_Your instructions_: Each entry is to be retyped without alteration, and no picture is to be included.

━━━━━━

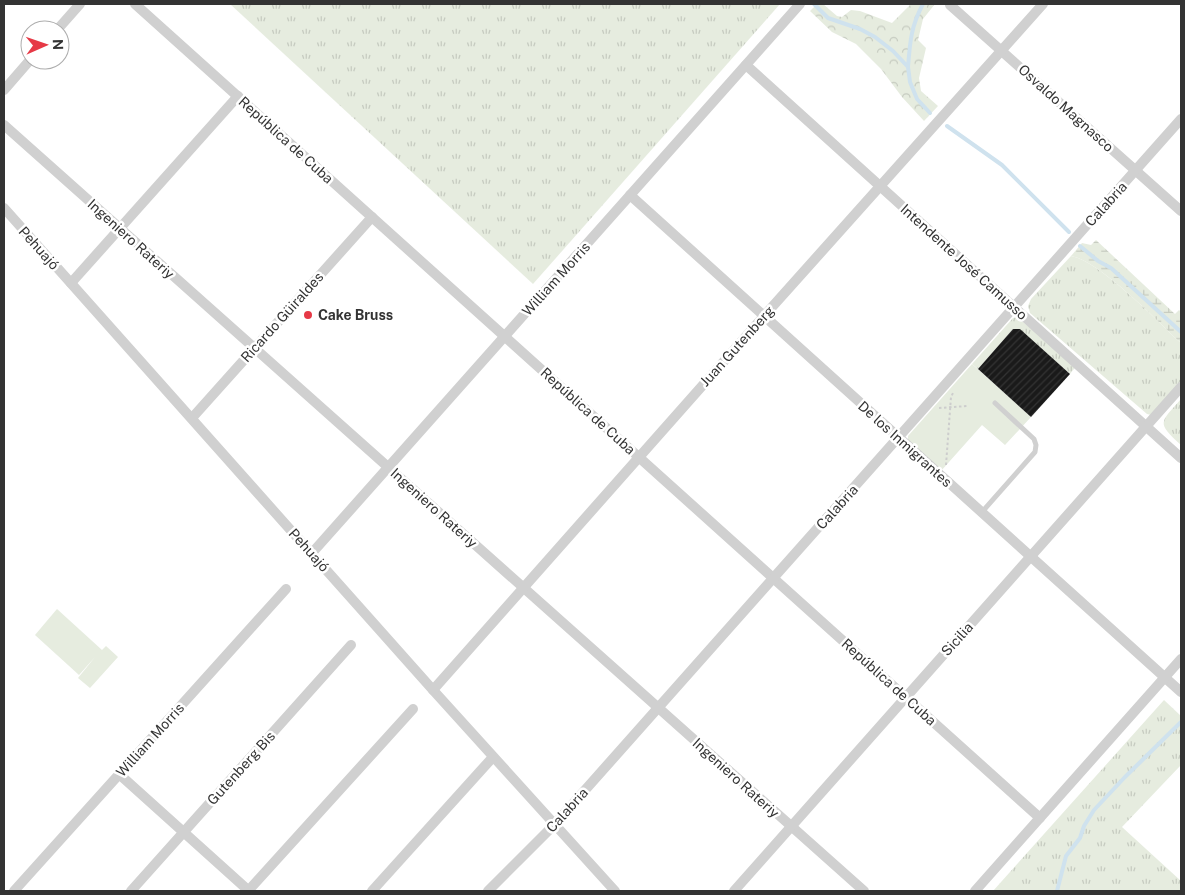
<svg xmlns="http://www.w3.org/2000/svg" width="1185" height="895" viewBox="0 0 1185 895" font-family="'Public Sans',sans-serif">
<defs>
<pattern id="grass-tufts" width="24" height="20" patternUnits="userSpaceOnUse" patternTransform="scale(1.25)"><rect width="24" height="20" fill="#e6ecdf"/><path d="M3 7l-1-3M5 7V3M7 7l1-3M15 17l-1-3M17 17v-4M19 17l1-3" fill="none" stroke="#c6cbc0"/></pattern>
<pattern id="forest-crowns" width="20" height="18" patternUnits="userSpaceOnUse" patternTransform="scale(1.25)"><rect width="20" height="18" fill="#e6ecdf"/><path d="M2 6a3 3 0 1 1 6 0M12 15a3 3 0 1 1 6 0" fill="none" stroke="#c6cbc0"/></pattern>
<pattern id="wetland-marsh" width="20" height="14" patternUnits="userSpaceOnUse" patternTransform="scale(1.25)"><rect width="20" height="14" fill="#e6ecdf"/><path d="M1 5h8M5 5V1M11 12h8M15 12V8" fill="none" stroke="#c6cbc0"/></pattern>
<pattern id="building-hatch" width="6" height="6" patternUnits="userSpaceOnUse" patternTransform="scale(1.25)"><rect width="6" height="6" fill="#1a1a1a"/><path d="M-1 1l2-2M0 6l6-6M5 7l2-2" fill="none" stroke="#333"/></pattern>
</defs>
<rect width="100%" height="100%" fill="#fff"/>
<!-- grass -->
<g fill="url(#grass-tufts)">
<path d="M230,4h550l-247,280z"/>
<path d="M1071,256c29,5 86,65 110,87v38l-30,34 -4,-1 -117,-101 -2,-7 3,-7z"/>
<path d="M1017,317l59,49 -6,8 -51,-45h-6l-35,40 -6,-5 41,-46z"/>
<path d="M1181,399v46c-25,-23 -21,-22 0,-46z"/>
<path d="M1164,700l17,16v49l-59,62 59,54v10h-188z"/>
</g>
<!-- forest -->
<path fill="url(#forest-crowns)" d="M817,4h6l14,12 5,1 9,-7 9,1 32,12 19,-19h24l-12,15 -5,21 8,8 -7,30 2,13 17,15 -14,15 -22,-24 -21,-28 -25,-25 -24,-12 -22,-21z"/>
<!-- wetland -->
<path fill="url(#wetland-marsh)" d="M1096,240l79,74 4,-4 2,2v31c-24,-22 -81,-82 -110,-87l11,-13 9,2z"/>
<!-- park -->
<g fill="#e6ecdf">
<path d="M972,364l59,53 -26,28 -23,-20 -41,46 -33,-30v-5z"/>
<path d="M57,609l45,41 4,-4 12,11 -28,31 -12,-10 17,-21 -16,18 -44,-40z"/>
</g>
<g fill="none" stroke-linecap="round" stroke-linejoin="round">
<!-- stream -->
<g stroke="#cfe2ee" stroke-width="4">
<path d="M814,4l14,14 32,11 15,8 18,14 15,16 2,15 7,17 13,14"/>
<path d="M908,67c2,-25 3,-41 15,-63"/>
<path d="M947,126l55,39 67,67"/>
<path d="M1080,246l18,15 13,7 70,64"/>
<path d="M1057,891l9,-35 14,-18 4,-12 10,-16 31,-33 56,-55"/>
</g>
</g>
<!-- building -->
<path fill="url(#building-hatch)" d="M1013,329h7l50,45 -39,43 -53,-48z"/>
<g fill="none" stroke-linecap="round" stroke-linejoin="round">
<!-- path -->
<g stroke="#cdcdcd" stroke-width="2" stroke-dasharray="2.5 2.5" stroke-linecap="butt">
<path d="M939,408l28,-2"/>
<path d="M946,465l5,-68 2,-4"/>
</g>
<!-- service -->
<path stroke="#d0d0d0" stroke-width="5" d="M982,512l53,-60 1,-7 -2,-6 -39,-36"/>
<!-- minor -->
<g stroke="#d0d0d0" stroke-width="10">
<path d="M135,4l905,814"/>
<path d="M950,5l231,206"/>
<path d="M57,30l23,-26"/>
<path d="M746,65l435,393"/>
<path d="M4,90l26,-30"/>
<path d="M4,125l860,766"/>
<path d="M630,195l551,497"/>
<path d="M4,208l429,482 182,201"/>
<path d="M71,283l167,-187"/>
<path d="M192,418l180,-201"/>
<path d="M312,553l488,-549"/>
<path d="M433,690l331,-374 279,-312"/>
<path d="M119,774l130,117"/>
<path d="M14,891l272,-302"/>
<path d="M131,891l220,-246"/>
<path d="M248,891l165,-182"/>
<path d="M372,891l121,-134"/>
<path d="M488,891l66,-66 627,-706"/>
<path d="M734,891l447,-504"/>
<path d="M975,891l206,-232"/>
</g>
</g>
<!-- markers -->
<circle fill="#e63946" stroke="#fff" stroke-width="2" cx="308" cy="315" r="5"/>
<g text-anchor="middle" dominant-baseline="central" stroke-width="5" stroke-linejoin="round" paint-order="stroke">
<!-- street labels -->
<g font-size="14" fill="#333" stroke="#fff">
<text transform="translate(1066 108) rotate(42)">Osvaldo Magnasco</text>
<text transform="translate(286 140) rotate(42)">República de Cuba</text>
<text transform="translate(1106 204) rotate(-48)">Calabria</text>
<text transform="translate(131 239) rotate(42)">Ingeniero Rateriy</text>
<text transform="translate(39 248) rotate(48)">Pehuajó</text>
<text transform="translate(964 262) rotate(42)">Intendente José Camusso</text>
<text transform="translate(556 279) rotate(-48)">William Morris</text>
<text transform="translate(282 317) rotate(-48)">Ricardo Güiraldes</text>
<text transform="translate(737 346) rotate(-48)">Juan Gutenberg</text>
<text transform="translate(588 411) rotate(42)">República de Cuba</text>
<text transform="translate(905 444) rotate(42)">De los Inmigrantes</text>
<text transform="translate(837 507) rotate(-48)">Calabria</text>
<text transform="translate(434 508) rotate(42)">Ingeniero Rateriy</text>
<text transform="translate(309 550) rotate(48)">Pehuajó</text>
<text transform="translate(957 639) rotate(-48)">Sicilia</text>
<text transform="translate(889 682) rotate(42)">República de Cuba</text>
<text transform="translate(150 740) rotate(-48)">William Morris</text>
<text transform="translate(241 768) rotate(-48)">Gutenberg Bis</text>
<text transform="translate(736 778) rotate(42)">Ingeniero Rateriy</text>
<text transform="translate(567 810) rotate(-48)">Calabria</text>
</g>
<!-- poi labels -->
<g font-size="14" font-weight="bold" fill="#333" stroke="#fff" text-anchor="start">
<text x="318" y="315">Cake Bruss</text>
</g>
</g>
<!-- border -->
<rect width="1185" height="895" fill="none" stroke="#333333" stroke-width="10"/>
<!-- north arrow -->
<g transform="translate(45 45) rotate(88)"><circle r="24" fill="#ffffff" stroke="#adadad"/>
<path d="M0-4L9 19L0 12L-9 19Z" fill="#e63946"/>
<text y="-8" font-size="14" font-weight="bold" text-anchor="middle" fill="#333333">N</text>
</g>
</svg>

━━━━━━

_Response for this exercise_:
<svg xmlns="http://www.w3.org/2000/svg" width="1185" height="895" viewBox="0 0 1185 895" font-family="'Public Sans',sans-serif">
<defs>
<pattern id="grass-tufts" width="24" height="20" patternUnits="userSpaceOnUse" patternTransform="scale(1.25)"><rect width="24" height="20" fill="#e6ecdf"/><path d="M3 7l-1-3M5 7V3M7 7l1-3M15 17l-1-3M17 17v-4M19 17l1-3" fill="none" stroke="#c6cbc0"/></pattern>
<pattern id="forest-crowns" width="20" height="18" patternUnits="userSpaceOnUse" patternTransform="scale(1.25)"><rect width="20" height="18" fill="#e6ecdf"/><path d="M2 6a3 3 0 1 1 6 0M12 15a3 3 0 1 1 6 0" fill="none" stroke="#c6cbc0"/></pattern>
<pattern id="wetland-marsh" width="20" height="14" patternUnits="userSpaceOnUse" patternTransform="scale(1.25)"><rect width="20" height="14" fill="#e6ecdf"/><path d="M1 5h8M5 5V1M11 12h8M15 12V8" fill="none" stroke="#c6cbc0"/></pattern>
<pattern id="building-hatch" width="6" height="6" patternUnits="userSpaceOnUse" patternTransform="scale(1.25)"><rect width="6" height="6" fill="#1a1a1a"/><path d="M-1 1l2-2M0 6l6-6M5 7l2-2" fill="none" stroke="#333"/></pattern>
</defs>
<rect width="100%" height="100%" fill="#fff"/>
<!-- grass -->
<g fill="url(#grass-tufts)">
<path d="M230,4h550l-247,280z"/>
<path d="M1071,256c29,5 86,65 110,87v38l-30,34 -4,-1 -117,-101 -2,-7 3,-7z"/>
<path d="M1017,317l59,49 -6,8 -51,-45h-6l-35,40 -6,-5 41,-46z"/>
<path d="M1181,399v46c-25,-23 -21,-22 0,-46z"/>
<path d="M1164,700l17,16v49l-59,62 59,54v10h-188z"/>
</g>
<!-- forest -->
<path fill="url(#forest-crowns)" d="M817,4h6l14,12 5,1 9,-7 9,1 32,12 19,-19h24l-12,15 -5,21 8,8 -7,30 2,13 17,15 -14,15 -22,-24 -21,-28 -25,-25 -24,-12 -22,-21z"/>
<!-- wetland -->
<path fill="url(#wetland-marsh)" d="M1096,240l79,74 4,-4 2,2v31c-24,-22 -81,-82 -110,-87l11,-13 9,2z"/>
<!-- park -->
<g fill="#e6ecdf">
<path d="M972,364l59,53 -26,28 -23,-20 -41,46 -33,-30v-5z"/>
<path d="M57,609l45,41 4,-4 12,11 -28,31 -12,-10 17,-21 -16,18 -44,-40z"/>
</g>
<g fill="none" stroke-linecap="round" stroke-linejoin="round">
<!-- stream -->
<g stroke="#cfe2ee" stroke-width="4">
<path d="M814,4l14,14 32,11 15,8 18,14 15,16 2,15 7,17 13,14"/>
<path d="M908,67c2,-25 3,-41 15,-63"/>
<path d="M947,126l55,39 67,67"/>
<path d="M1080,246l18,15 13,7 70,64"/>
<path d="M1057,891l9,-35 14,-18 4,-12 10,-16 31,-33 56,-55"/>
</g>
</g>
<!-- building -->
<path fill="url(#building-hatch)" d="M1013,329h7l50,45 -39,43 -53,-48z"/>
<g fill="none" stroke-linecap="round" stroke-linejoin="round">
<!-- path -->
<g stroke="#cdcdcd" stroke-width="2" stroke-dasharray="2.5 2.5" stroke-linecap="butt">
<path d="M939,408l28,-2"/>
<path d="M946,465l5,-68 2,-4"/>
</g>
<!-- service -->
<path stroke="#d0d0d0" stroke-width="5" d="M982,512l53,-60 1,-7 -2,-6 -39,-36"/>
<!-- minor -->
<g stroke="#d0d0d0" stroke-width="10">
<path d="M135,4l905,814"/>
<path d="M950,5l231,206"/>
<path d="M57,30l23,-26"/>
<path d="M746,65l435,393"/>
<path d="M4,90l26,-30"/>
<path d="M4,125l860,766"/>
<path d="M630,195l551,497"/>
<path d="M4,208l429,482 182,201"/>
<path d="M71,283l167,-187"/>
<path d="M192,418l180,-201"/>
<path d="M312,553l488,-549"/>
<path d="M433,690l331,-374 279,-312"/>
<path d="M119,774l130,117"/>
<path d="M14,891l272,-302"/>
<path d="M131,891l220,-246"/>
<path d="M248,891l165,-182"/>
<path d="M372,891l121,-134"/>
<path d="M488,891l66,-66 627,-706"/>
<path d="M734,891l447,-504"/>
<path d="M975,891l206,-232"/>
</g>
</g>
<!-- markers -->
<circle fill="#e63946" stroke="#fff" stroke-width="2" cx="308" cy="315" r="5"/>
<g text-anchor="middle" dominant-baseline="central" stroke-width="5" stroke-linejoin="round" paint-order="stroke">
<!-- street labels -->
<g font-size="14" fill="#333" stroke="#fff">
<text transform="translate(1066 108) rotate(42)">Osvaldo Magnasco</text>
<text transform="translate(286 140) rotate(42)">República de Cuba</text>
<text transform="translate(1106 204) rotate(-48)">Calabria</text>
<text transform="translate(131 239) rotate(42)">Ingeniero Rateriy</text>
<text transform="translate(39 248) rotate(48)">Pehuajó</text>
<text transform="translate(964 262) rotate(42)">Intendente José Camusso</text>
<text transform="translate(556 279) rotate(-48)">William Morris</text>
<text transform="translate(282 317) rotate(-48)">Ricardo Güiraldes</text>
<text transform="translate(737 346) rotate(-48)">Juan Gutenberg</text>
<text transform="translate(588 411) rotate(42)">República de Cuba</text>
<text transform="translate(905 444) rotate(42)">De los Inmigrantes</text>
<text transform="translate(837 507) rotate(-48)">Calabria</text>
<text transform="translate(434 508) rotate(42)">Ingeniero Rateriy</text>
<text transform="translate(309 550) rotate(48)">Pehuajó</text>
<text transform="translate(957 639) rotate(-48)">Sicilia</text>
<text transform="translate(889 682) rotate(42)">República de Cuba</text>
<text transform="translate(150 740) rotate(-48)">William Morris</text>
<text transform="translate(241 768) rotate(-48)">Gutenberg Bis</text>
<text transform="translate(736 778) rotate(42)">Ingeniero Rateriy</text>
<text transform="translate(567 810) rotate(-48)">Calabria</text>
</g>
<!-- poi labels -->
<g font-size="14" font-weight="bold" fill="#333" stroke="#fff" text-anchor="start">
<text x="318" y="315">Cake Bruss</text>
</g>
</g>
<!-- border -->
<rect width="1185" height="895" fill="none" stroke="#333333" stroke-width="10"/>
<!-- north arrow -->
<g transform="translate(45 45) rotate(88)"><circle r="24" fill="#ffffff" stroke="#adadad"/>
<path d="M0-4L9 19L0 12L-9 19Z" fill="#e63946"/>
<text y="-8" font-size="14" font-weight="bold" text-anchor="middle" fill="#333333">N</text>
</g>
</svg>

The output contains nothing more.